=== About this task ===
Nothing outside the range below should be printed. Output exactly the lines from the line with "Output format: photo, then" to the line with "Follow every image", both included.

Segment Open

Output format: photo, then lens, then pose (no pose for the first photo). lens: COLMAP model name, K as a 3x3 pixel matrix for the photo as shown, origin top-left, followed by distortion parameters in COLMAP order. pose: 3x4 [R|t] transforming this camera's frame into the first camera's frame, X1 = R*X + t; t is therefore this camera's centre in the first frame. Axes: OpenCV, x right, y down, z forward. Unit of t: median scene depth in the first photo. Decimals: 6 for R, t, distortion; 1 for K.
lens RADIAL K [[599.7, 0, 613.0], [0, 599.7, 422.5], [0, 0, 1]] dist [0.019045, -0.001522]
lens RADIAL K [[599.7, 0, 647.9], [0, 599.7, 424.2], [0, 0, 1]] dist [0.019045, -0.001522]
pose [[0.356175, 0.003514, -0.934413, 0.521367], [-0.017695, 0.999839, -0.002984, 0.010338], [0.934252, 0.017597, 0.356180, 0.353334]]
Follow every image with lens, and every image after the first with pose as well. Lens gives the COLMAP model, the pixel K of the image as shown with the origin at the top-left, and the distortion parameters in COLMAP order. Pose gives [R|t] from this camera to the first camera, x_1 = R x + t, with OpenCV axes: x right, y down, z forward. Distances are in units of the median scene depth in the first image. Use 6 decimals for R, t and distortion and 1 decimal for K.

Segment Closed
Segment Open

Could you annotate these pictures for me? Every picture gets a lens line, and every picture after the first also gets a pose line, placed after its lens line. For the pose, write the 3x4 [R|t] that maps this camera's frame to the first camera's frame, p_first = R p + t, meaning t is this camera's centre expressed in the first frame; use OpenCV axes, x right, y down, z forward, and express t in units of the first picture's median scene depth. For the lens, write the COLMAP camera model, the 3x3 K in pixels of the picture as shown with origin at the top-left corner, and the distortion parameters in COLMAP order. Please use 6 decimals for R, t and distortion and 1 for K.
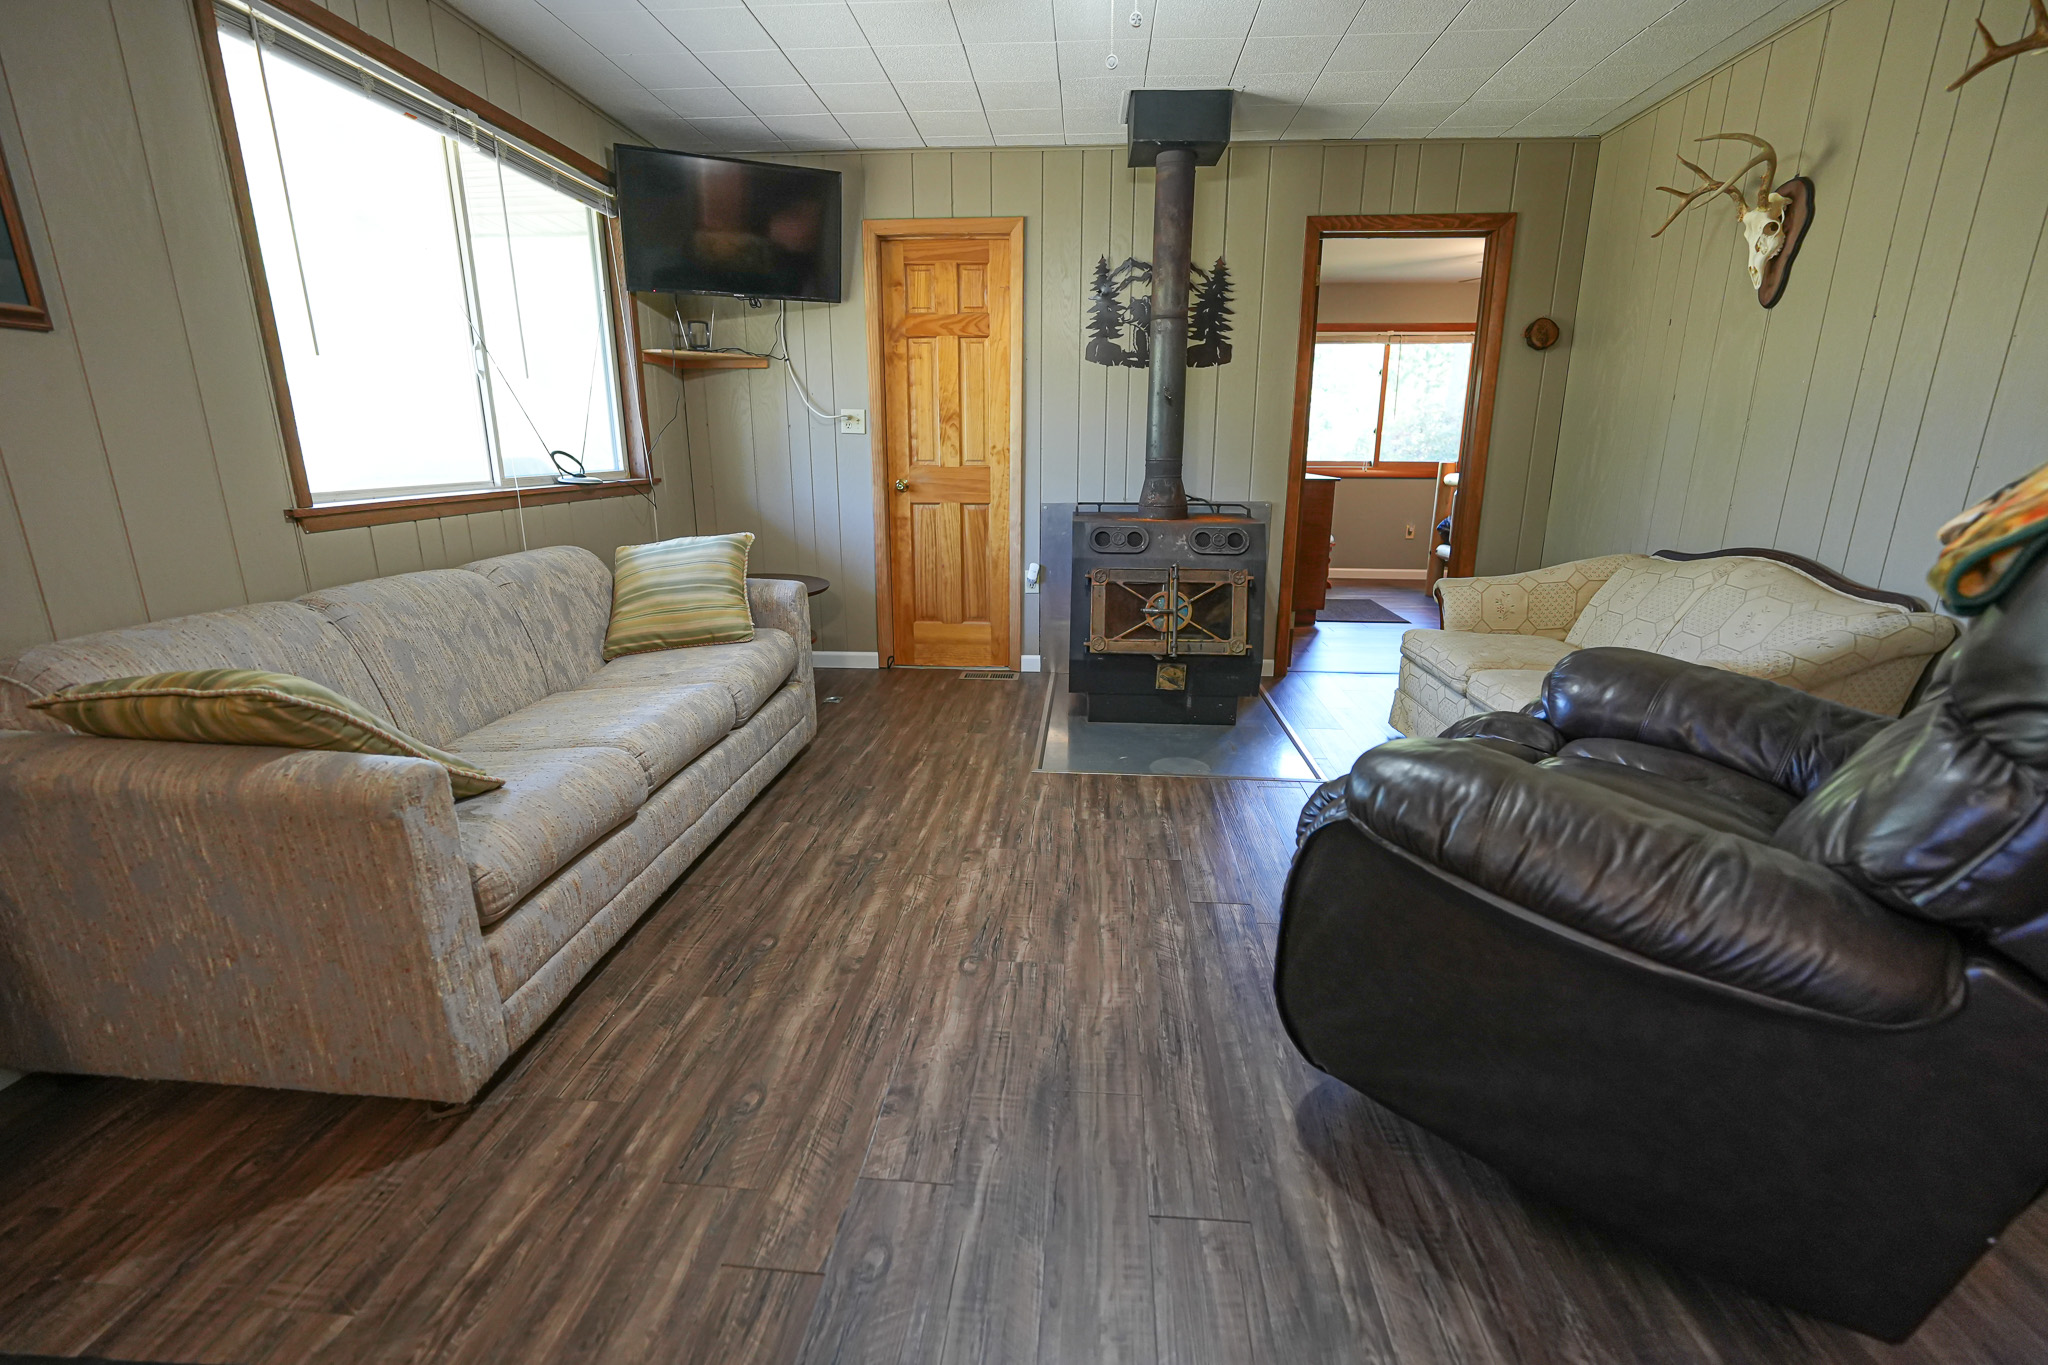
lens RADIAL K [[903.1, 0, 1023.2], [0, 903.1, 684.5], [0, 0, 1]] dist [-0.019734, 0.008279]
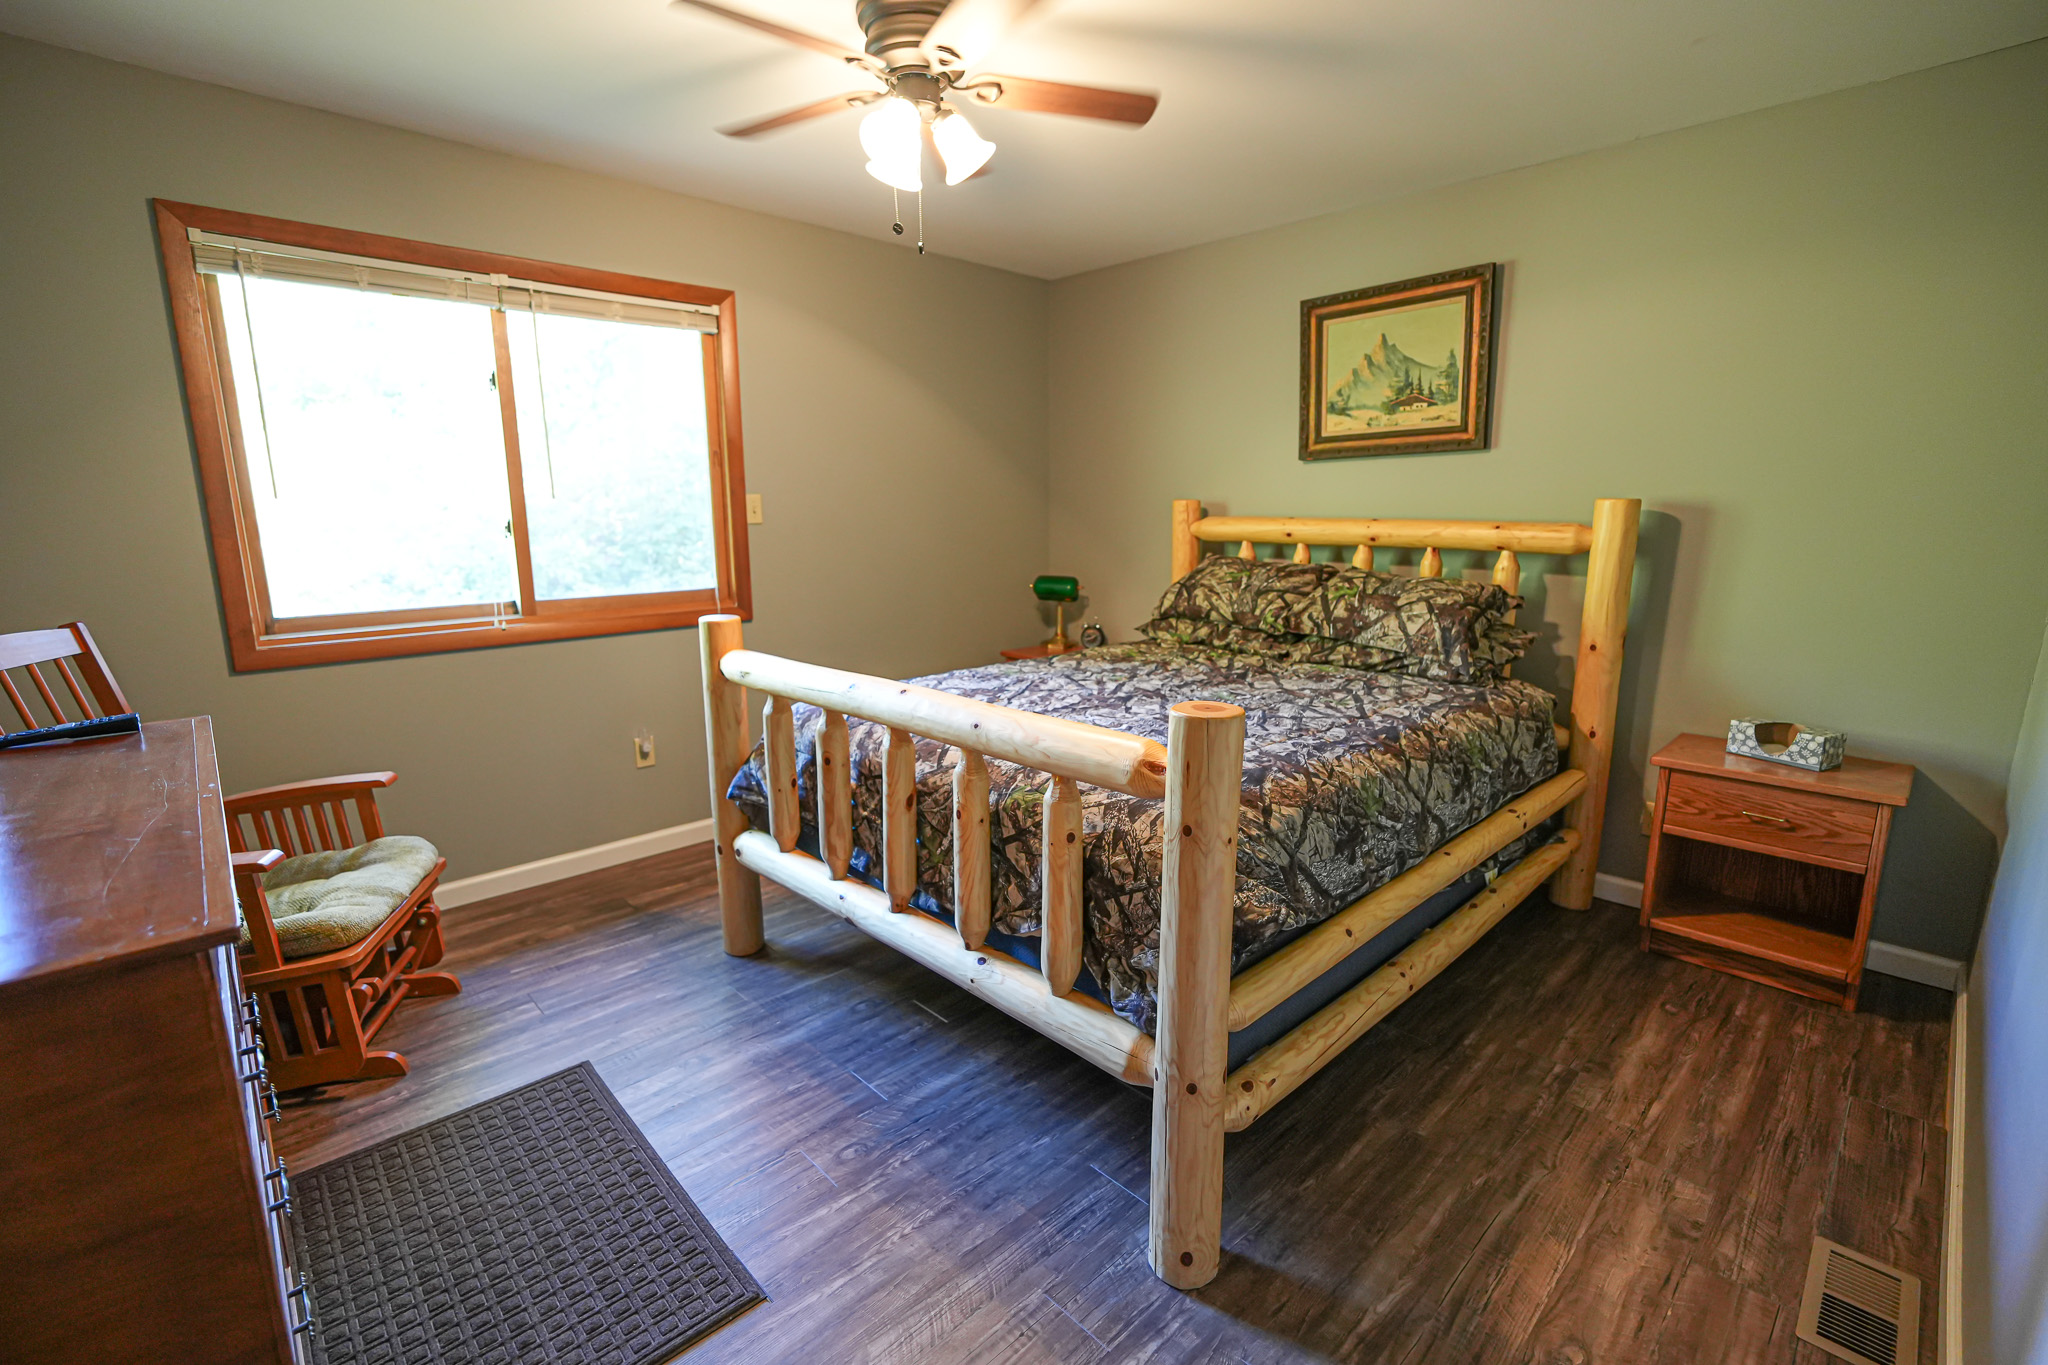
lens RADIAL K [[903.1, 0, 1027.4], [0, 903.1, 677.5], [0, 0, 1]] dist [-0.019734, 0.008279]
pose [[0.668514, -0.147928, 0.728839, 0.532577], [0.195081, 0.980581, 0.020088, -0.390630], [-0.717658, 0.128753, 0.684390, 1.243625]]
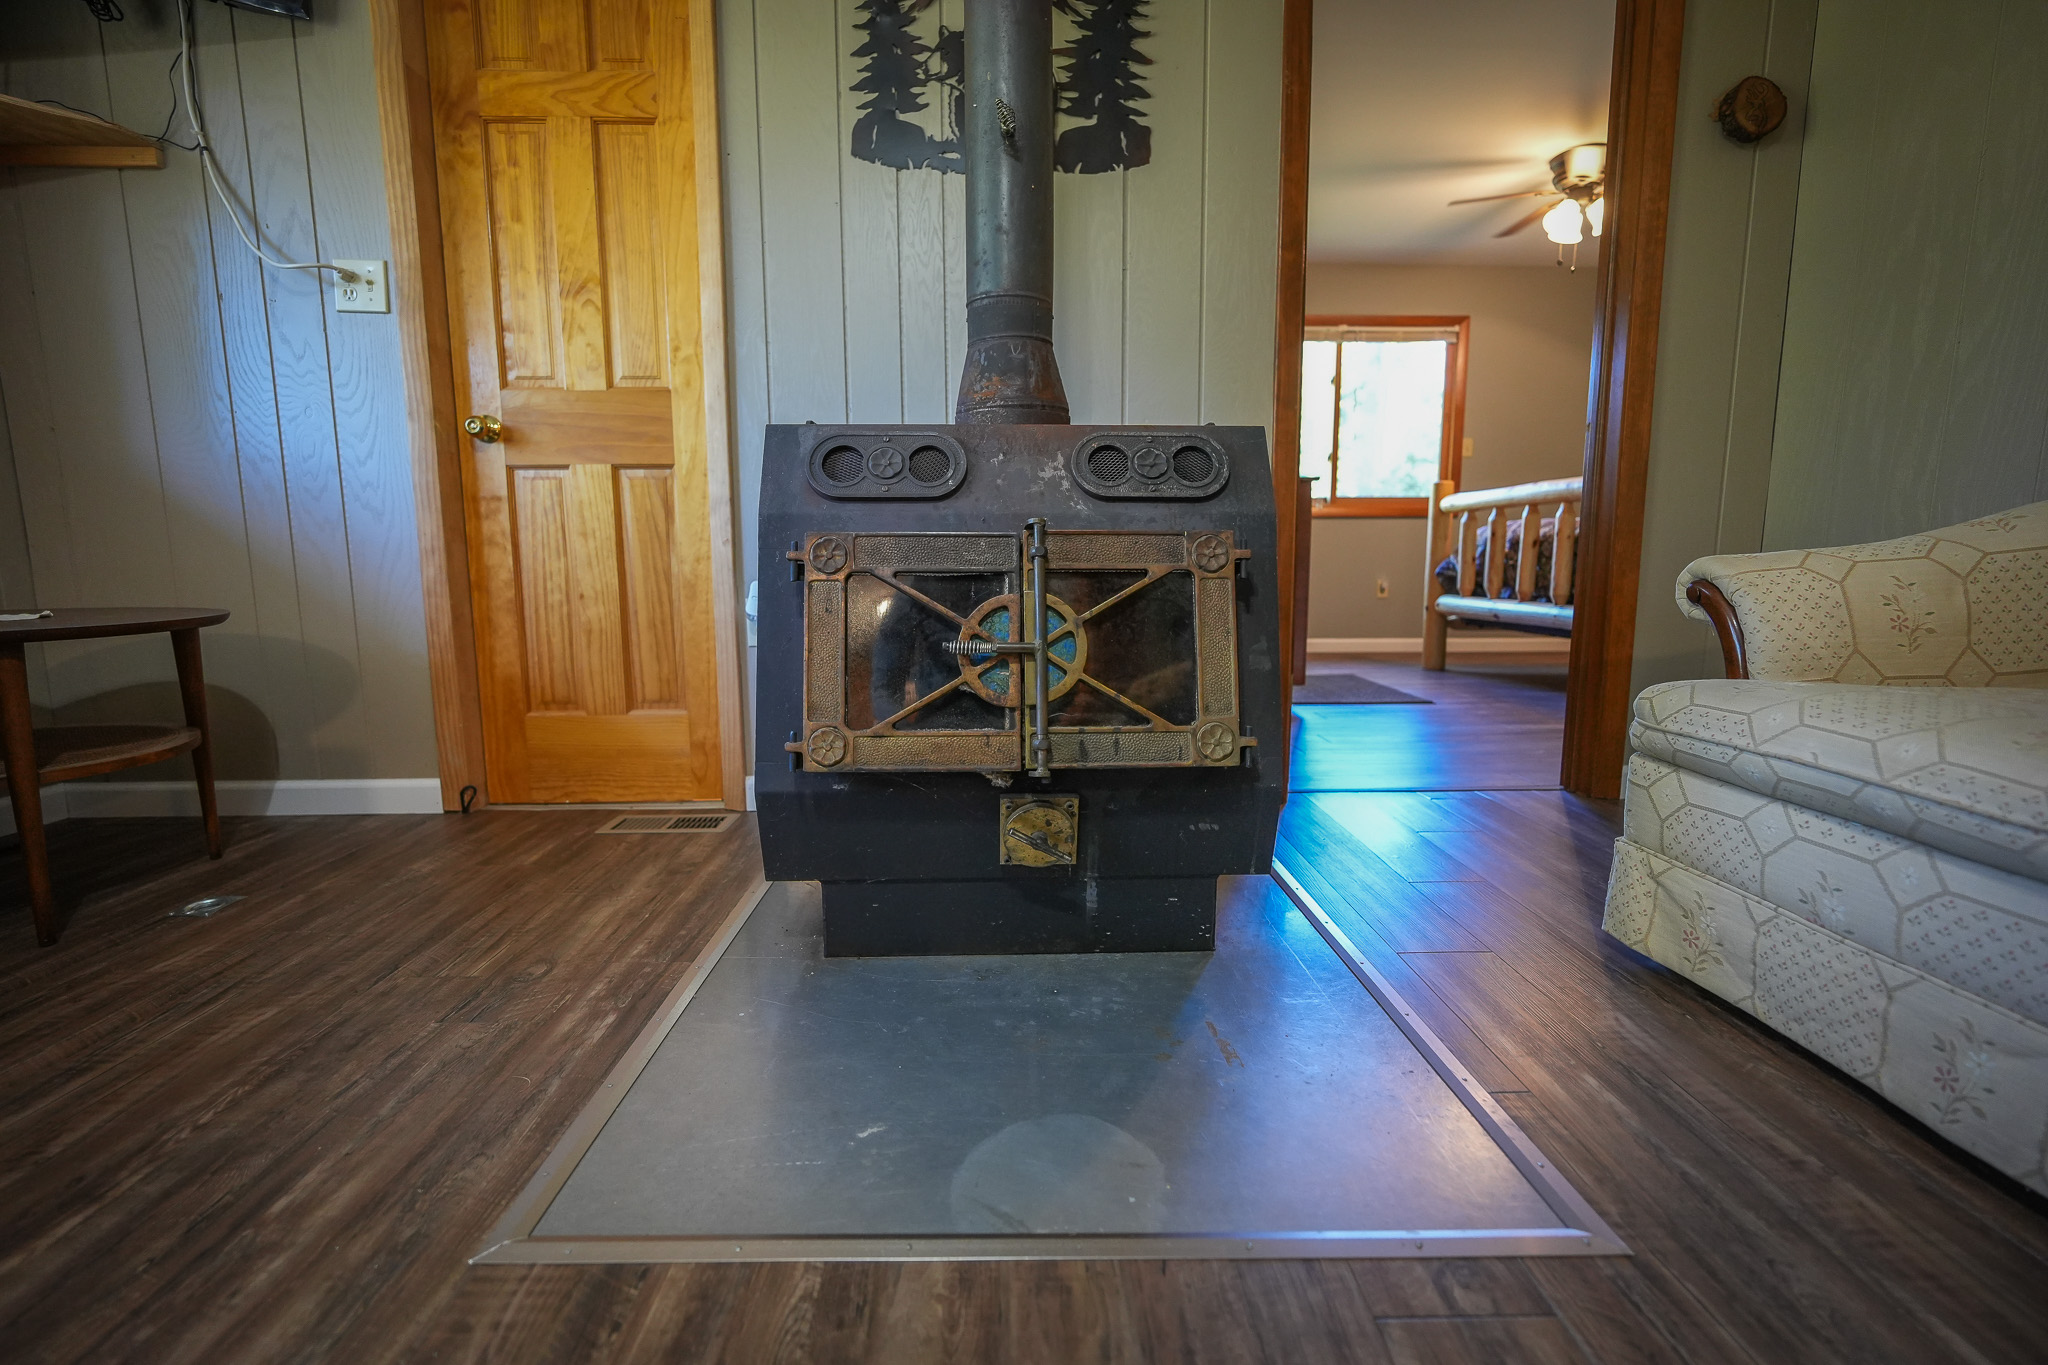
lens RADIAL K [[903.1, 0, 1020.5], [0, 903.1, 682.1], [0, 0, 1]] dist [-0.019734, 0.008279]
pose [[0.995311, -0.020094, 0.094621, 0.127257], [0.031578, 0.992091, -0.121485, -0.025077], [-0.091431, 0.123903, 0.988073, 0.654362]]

Segment Closed

=== Written answer ===
Output format: photo, then lens, then pose (no pose for the first photo). lens: COLMAP model name, K as a 3x3 pixel matrix for the photo as shown, origin top-left, followed by distortion parameters in COLMAP order. pose: 3x4 [R|t] transforming this camera's frame into the first camera's frame, X1 = R*X + t; t is therefore this camera's centre in the first frame. Axes: OpenCV, x right, y down, z forward. Unit of t: median scene depth in the first photo. Decimals: 6 for R, t, distortion; 1 for K.
lens RADIAL K [[599.7, 0, 613.0], [0, 599.7, 422.5], [0, 0, 1]] dist [0.019045, -0.001522]
lens RADIAL K [[599.7, 0, 647.9], [0, 599.7, 424.2], [0, 0, 1]] dist [0.019045, -0.001522]
pose [[0.356175, 0.003514, -0.934413, 0.521367], [-0.017695, 0.999839, -0.002984, 0.010338], [0.934252, 0.017597, 0.356180, 0.353334]]
Follow every image with lens, and every image after the first with pose as well. Lens gives the COLMAP model, the pixel K of the image as shown with the origin at the top-left, and the distortion parameters in COLMAP order. Pose gives [R|t] from this camera to the first camera, x_1 = R x + t, with OpenCV axes: x right, y down, z forward. Distances are in units of the median scene depth in the first image. Use 6 decimals for R, t and distortion and 1 decimal for K.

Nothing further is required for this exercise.